> ASSIGNMENT
How did USA TODAY Sports score the fight, according to the boxing report?

> SOURCE TEXT
----------
NEW YORK — Gennady Golovkin’s streak of 18 consecutive middleweight title defenses rolls on as he approaches Bernard Hopkins’ record of 20.

But his streak of 23 consecutive knockouts? Gone. His aura of invincibility? Vanquished with every massive punch Daniel Jacobs was able to absorb Saturday yet keep marching forward.

Jacobs (32-2, 29 KOs) rose from a fourth-round knockdown — the result of a series of clubbing rights set up by that hammer left jab — and weathered the storm in a rocky fifth round.

Somehow, Jacobs wasn’t just standing when the sixth rolled around. He clearly won the frame with some big combinations that shook Triple G.

Jacobs pressed on and knocked the cloak of indestructibility squarely off GGG’s shoulders.

Jacobs didn’t win the fight, though. He lost a close unanimous decision by scores of 115-112, 114-113 and 115-112, tallies that were booed by the pro-Golovkin crowd of 19,939 on hand at Madison Square Garden. USA TODAY Sports scored it 115-112 for Jacobs, known as The Miracle Man after overcoming osteosarcoma, a rare form of bone cancer.

“He’s my best opponent,” said Golovkin, who wore black and white Air Jordan trunks. “He didn’t panic, he didn’t lose control. He’s very good. … This is boxing, I need the decision. I wasn’t thinking that I needed the 12th round to win the fight. This was my first test at 12 rounds.”

It’s something the 34-year-old had never seen — the 12th round. The last time he went the distance at all? A June 2008 victory over Amar Amari in an eight-round fight.

But Jacobs made sure Golovkin (37-0 33 KOs) went all 12 rounds. The Brooklynite did so by using his long, rangy jab to keep Golovkin at bay. Often times, Jacobs switched to southpaw, and the style change seemed to befuddle the Olympic silver medalist.
----------
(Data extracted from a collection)
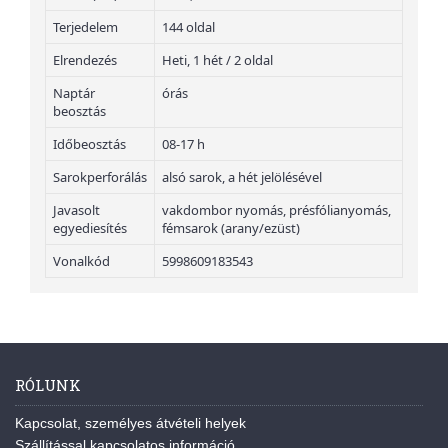
Terjedelem
144 oldal
Elrendezés
Heti, 1 hét / 2 oldal
Naptár
órás
beosztás
Időbeosztás
08-17 h
Sarokperforálás
alsó sarok, a hét jelölésével
Javasolt
vakdombor nyomás, présfólianyomás,
egyediesítés
fémsarok (arany/ezüst)
Vonalkód
5998609183543
RÓLUNK
Kapcsolat, személyes átvételi helyek
Szállítással kapcsolatos információ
----------
> ANSWER BELOW
USA TODAY Sports scored it 115-112 for Jacobs.